Следующие две недели он не спал хорошо ни одной ночи. И в отчаянии думал: как там Фермина Даса без него, о чем думает и что собирается делать в оставшиеся ей годы жизни с тем грузом ужаса, с которым он оставил ее один на один. У него приключился страшный запор, живот раздулся, как барабан, и ему пришлось прибегать к средствам не столь приятным, как клизма. Все старческие недуги, которые он переносил лучше своих однолеток, поскольку страдал ими с юности, вдруг разом навалились на него. В среду, появившись в конторе после недельного отсутствия, он напугал Леону Кассиани своей бледностью и вялостью. Он стал ее успокаивать, мол, опять эта бессонница, но тут же прикусил язык, чтобы правда не хлынула вместе с болью из искромсанного ранами сердца. Ливень хлестал без передышки, солнце не проглядывало, и это мешало успокоиться и подумать. Прошла еще одна призрачная неделя, а он все никак не мог ни на чем сосредоточиться, плохо ел и спал еще хуже, стараясь уловить зашифрованные знаки, которые указали бы ему путь к спасению.
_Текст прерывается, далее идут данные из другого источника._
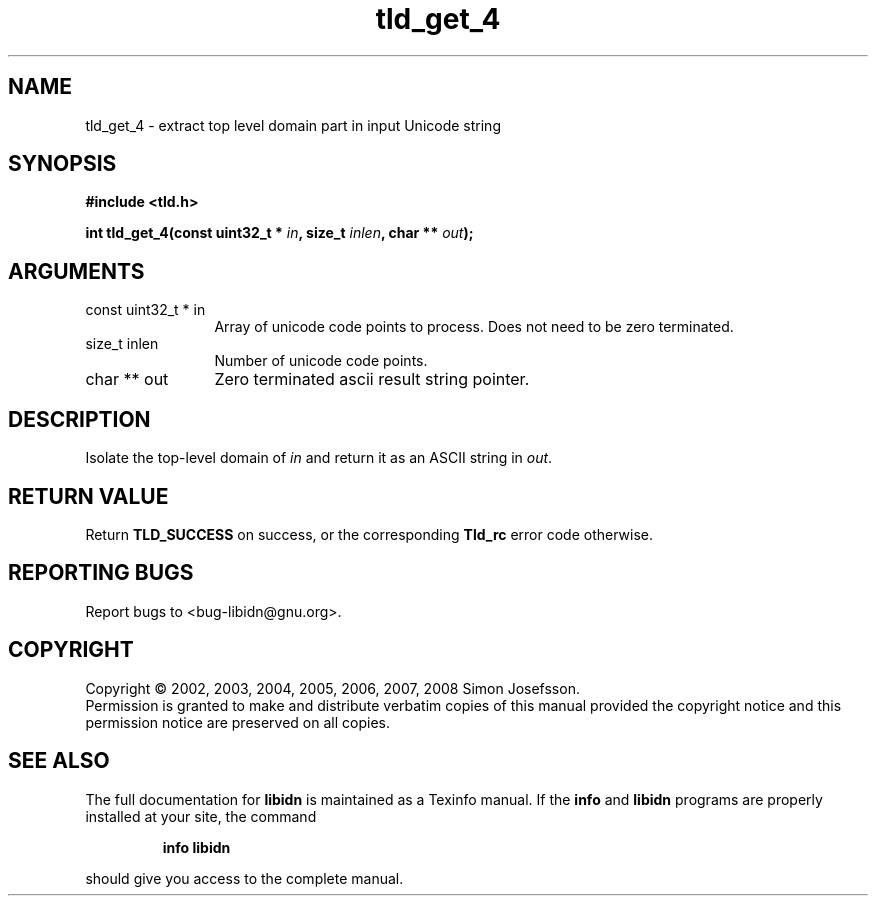 .\" DO NOT MODIFY THIS FILE!  It was generated by gdoc.
.TH "tld_get_4" 3 "1.5" "libidn" "libidn"
.SH NAME
tld_get_4 \- extract top level domain part in input Unicode string
.SH SYNOPSIS
.B #include <tld.h>
.sp
.BI "int tld_get_4(const uint32_t * " in ", size_t " inlen ", char ** " out ");"
.SH ARGUMENTS
.IP "const uint32_t * in" 12
Array of unicode code points to process. Does not need to be
zero terminated.
.IP "size_t inlen" 12
Number of unicode code points.
.IP "char ** out" 12
Zero terminated ascii result string pointer.
.SH "DESCRIPTION"
Isolate the top\-level domain of \fIin\fP and return it as an ASCII
string in \fIout\fP.
.SH "RETURN VALUE"
Return \fBTLD_SUCCESS\fP on success, or the corresponding
\fBTld_rc\fP error code otherwise.
.SH "REPORTING BUGS"
Report bugs to <bug-libidn@gnu.org>.
.SH COPYRIGHT
Copyright \(co 2002, 2003, 2004, 2005, 2006, 2007, 2008 Simon Josefsson.
.br
Permission is granted to make and distribute verbatim copies of this
manual provided the copyright notice and this permission notice are
preserved on all copies.
.SH "SEE ALSO"
The full documentation for
.B libidn
is maintained as a Texinfo manual.  If the
.B info
and
.B libidn
programs are properly installed at your site, the command
.IP
.B info libidn
.PP
should give you access to the complete manual.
Но в пятницу на него вдруг снизошел кроткий покой, и он истолковал его как знак — ничего больше не случится, и все, все, что он делал в жизни, — бессмысленно, дальше идти некуда, это — конец. Однако в понедельник, возвратившись домой, на Оконную улицу, он наткнулся на письмо, которое плавало в лужице, застоявшейся в прихожей, и тотчас же узнал на конверте властный почерк, которого никакие превратности жизни не смогли изменить, и, показалось, даже уловил ночной запах увядших гардений, ибо сердце сказало ему все сразу, с первого же пронзенного ужасом мига: то было письмо, которого он, не зная ни минуты покоя, ожидал более полувека.
Фермина Даса представить себе не могла, что то письмо, продиктованное слепой яростью, Флорентино Ариса истолкует как любовное. Она вложила в него всю злость и ярость, на какие была способна, употребила самые жестокие слова, самые ранящие и к тому же несправедливые оскорбления, которые тем не менее казались ей слишком мягкими в сравнении с обидой, нанесенной ей. Это был заключительный акт до боли жестокого двухнедельного самоистязания, через которое она пыталась прийти к согласию со своим новым положением. Она желала снова стать самой собой, восстановить все то, чем ей пришлось поступиться за полвека прислуживания, которое, несомненно, было счастливым, но теперь супруг был мертв, а от нее самой не осталось и следа былой личности. Она была призраком в чужом доме, который с каждым днем становился все более огромным и пустынным и по которому она слонялась из угла в угол, с тоскою спрашивая себя: кто из них более мертв — он, покойный, или она, оставшаяся в живых.